TASKS FOR THIS EXERCISE.
1. List every stake level the passage on backgammon doubling says the cube can climb to.
2. Carry on the passage on backgammon doubling, picking up right after its final sentence.

START EXTRACT

The invention of the doubling die, often called the cube, revived international interest in what was already a good game by adding a whole new dimension to the excitement. It is easy to see how a backgammon game which has started at a relatively low stake can suddenly become a much more serious affair, as the cube escalates to 8, 16 or even 32, with the possibility that the winner will, in the end, win a gammon or even a backgammon. But that is not all. Doubling has not only added excitement to the backgammon game: it has also added a new element of decision. Decisions about the cube are as important as all the other skills of the game combined.
The decision whether to take a double
Your first feeling may be that you should refuse a double whenever you are at a disadvantage. That is quite wrong, but it is an easy mistake to make until you have thought it out. Why on earth should you agree to increase the stakes when the other person has an advantage? The answer, of course, is that you should not agree if you can keep the stakes the same. But you can't. You have either got to pay the original stake, i.e. 'drop' the double, or agree to pay for twice as much. You must choose the lesser evil.
The question each time is this: 'Is it better to sacrifice the present stake by dropping, or is it worth taking the risk of agreeing to double the stakes because I still have a reasonable chance?' For the moment, I am only dealing with positions where there is no question of a gammon.

END EXTRACT
START RECORD EXCERPTS

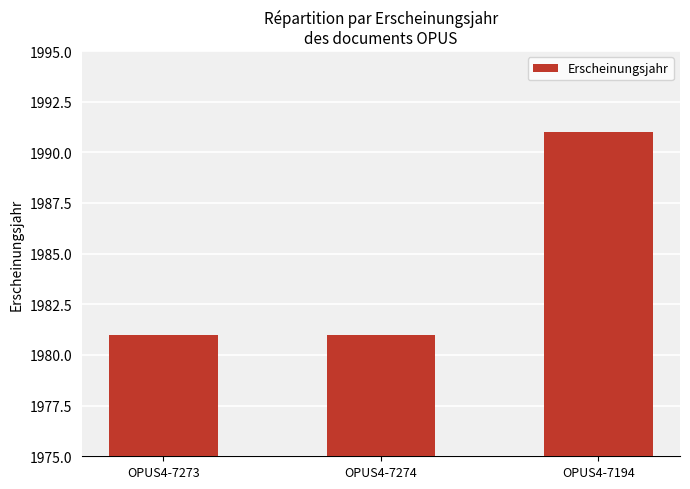

What is the value of the 2nd bar from the left?

1981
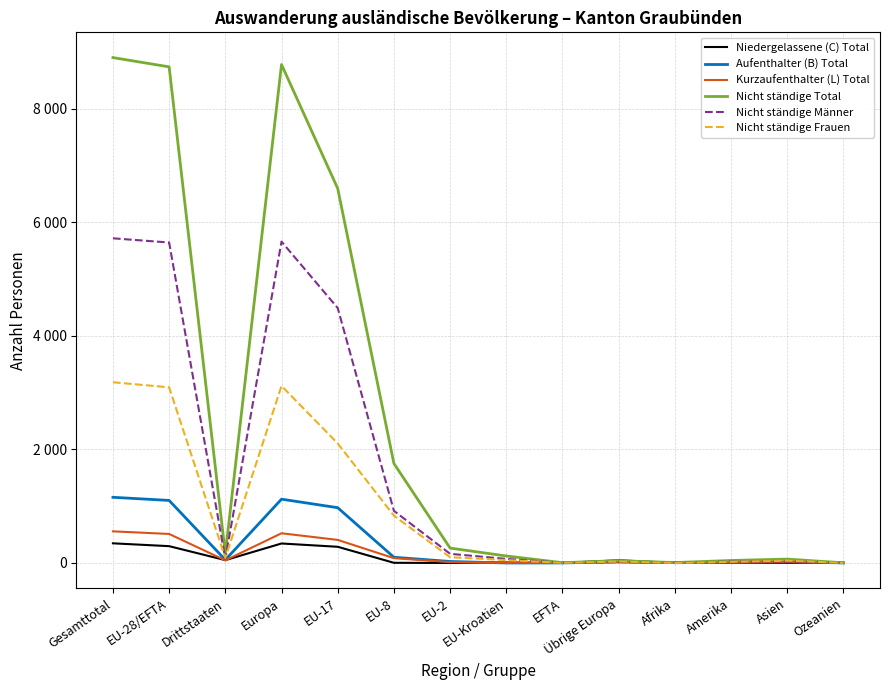

What are all the series names shown in the legend?

Niedergelassene (C) Total, Aufenthalter (B) Total, Kurzaufenthalter (L) Total, Nicht ständige Total, Nicht ständige Männer, Nicht ständige Frauen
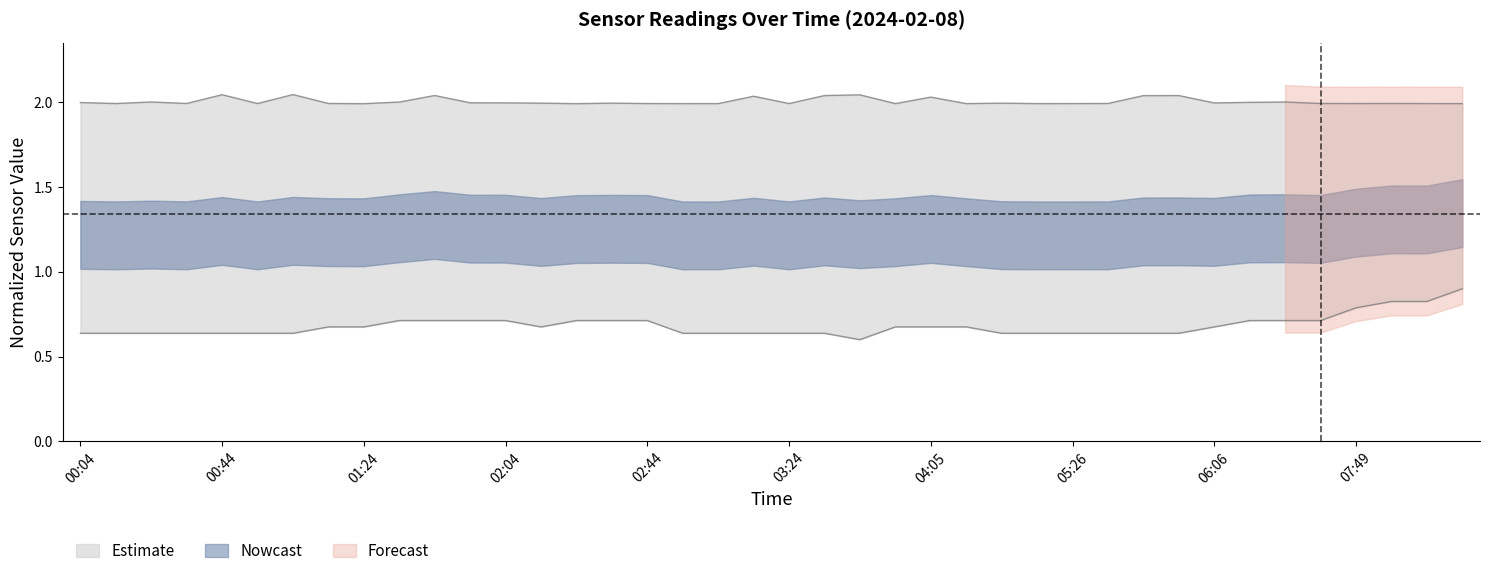

Is the value of Max_cycle at 00:04 greater than the value of Temp at 05:16?

Yes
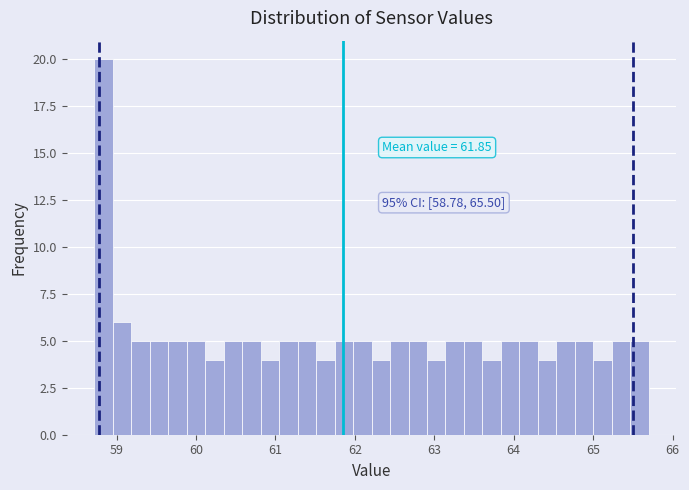

Around what value on the x-axis is the tallest bar? Give the approximate position of its centre, as read against the axis.

58.8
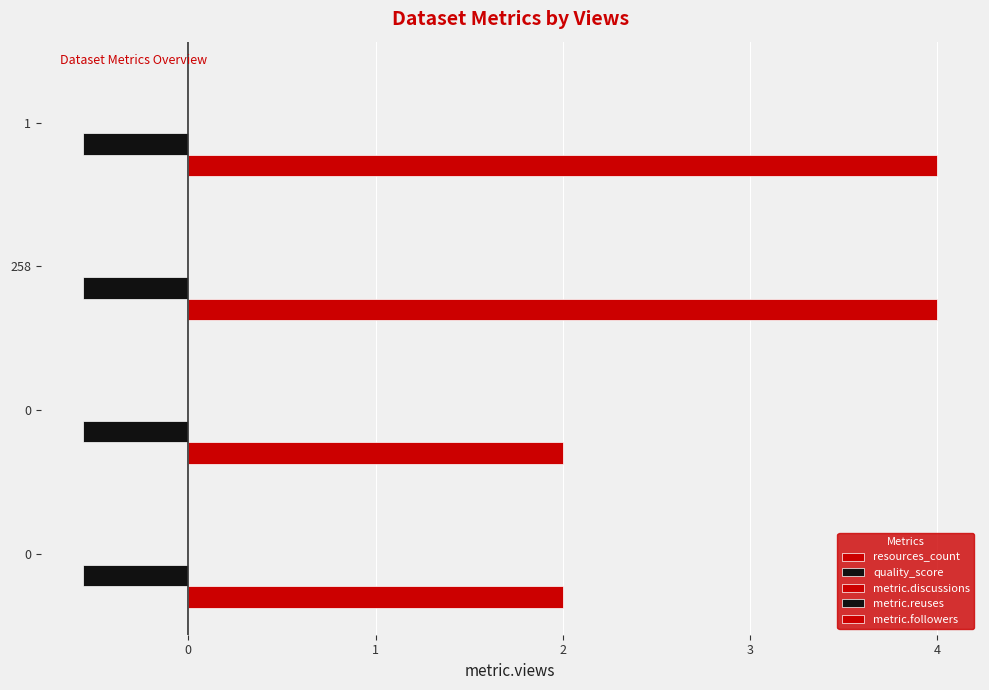

How many data points in resources_count are less than 4?

2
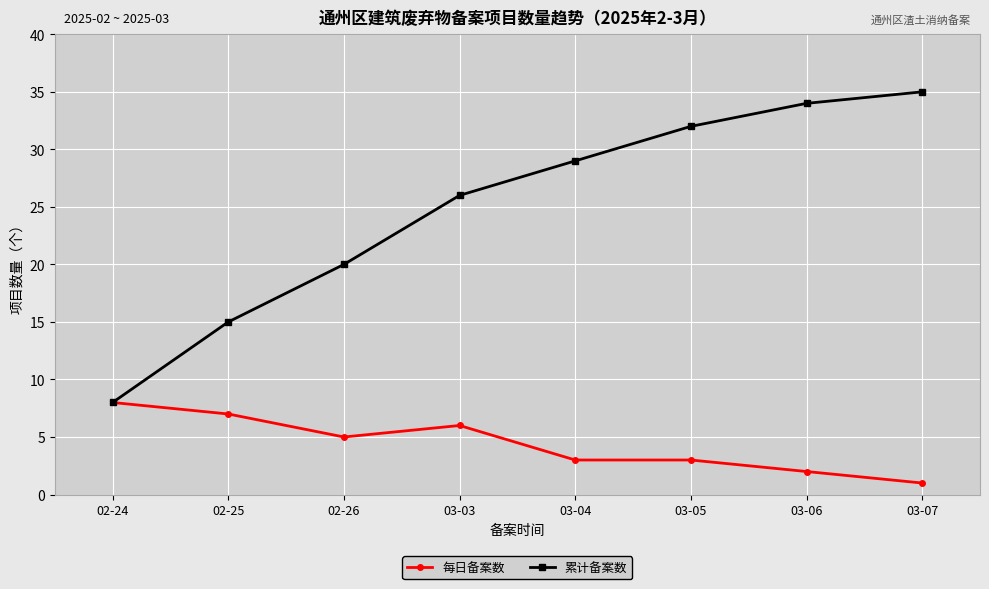

Read the 累计备案数 value at 03-06.

34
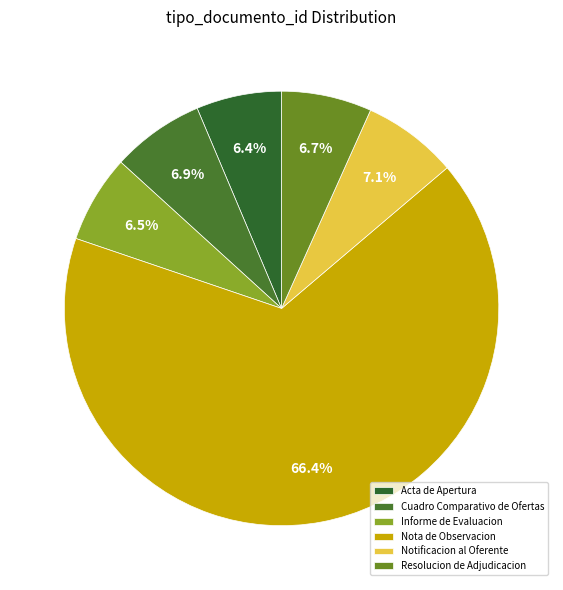

To the nearest percent, what percentage of the pie is Acta de Apertura?

6%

END RECORD EXCERPTS

REPLIES.
1. 8, 16, 32

2.
Let's consider a simple example. We will assume that both sides are bearing off and you (White) judge that you have the worst of the situation, but that you have about one chance in three of winning the game. Black now offers you a double. The easiest way to look at the problem is to think what would happen if you played the game three times and got the average result, i.e. winning once and losing twice. If you refused the double (from, say, 1€ to 2€), you would lose 1€ on each game, which is 3€ in in three games. If you accepted the double, the stake would be 2€. You lose two games at 2€ each (4€ on the two games), and you win one game at 2€. So altogether you would be £2 down. That is better than the loss of 3€ which resulted from refusing the doubles. Put another way, you lose an average of 0.67€ per game if you accept the double, as opposed to 1€ if you don't. So obviously it is better to accept a double in that position, you lose less in the long run. So the next question is 'How bad does the position have to be before it is not worth accepting the double?' The borderline case, where in the long run it will make no difference whether you accept or refuse doubles, is where, after accepting the double, you have just one chance in four of winning. Work it out for yourself. If you play four games and refuse the double each time, you lose 4€. If you accept the double each time, you will lose three games at 2€, which is 6€, and win one game at 2€, for a net loss of 4€, the same as the net loss you incurred when you refused all the doubles. Either way you lose 1€ per game on average. So the conclusion is that, when there is no question of a gammon, you should accept all doubles where you will have a better than one in four chance of winning, and refuse all doubles where your chances will be worse than that.
You are probably thinking 'That's all very well, but how on earth do I know whether my chances are better or worse than one in four?' There are some situations, especially towards the end of the game, when you are bearing off, where it is quite easy to calculate your chances. But there are many more situations where the possibilities are far too numerous and complicated to calculate the position, and you will have to rely on your experience, or, if you can get them to tell you, the experience of experts. I am going to start by giving you one position where you can easily calculate your chances, and another where it's easy to get a pretty good idea.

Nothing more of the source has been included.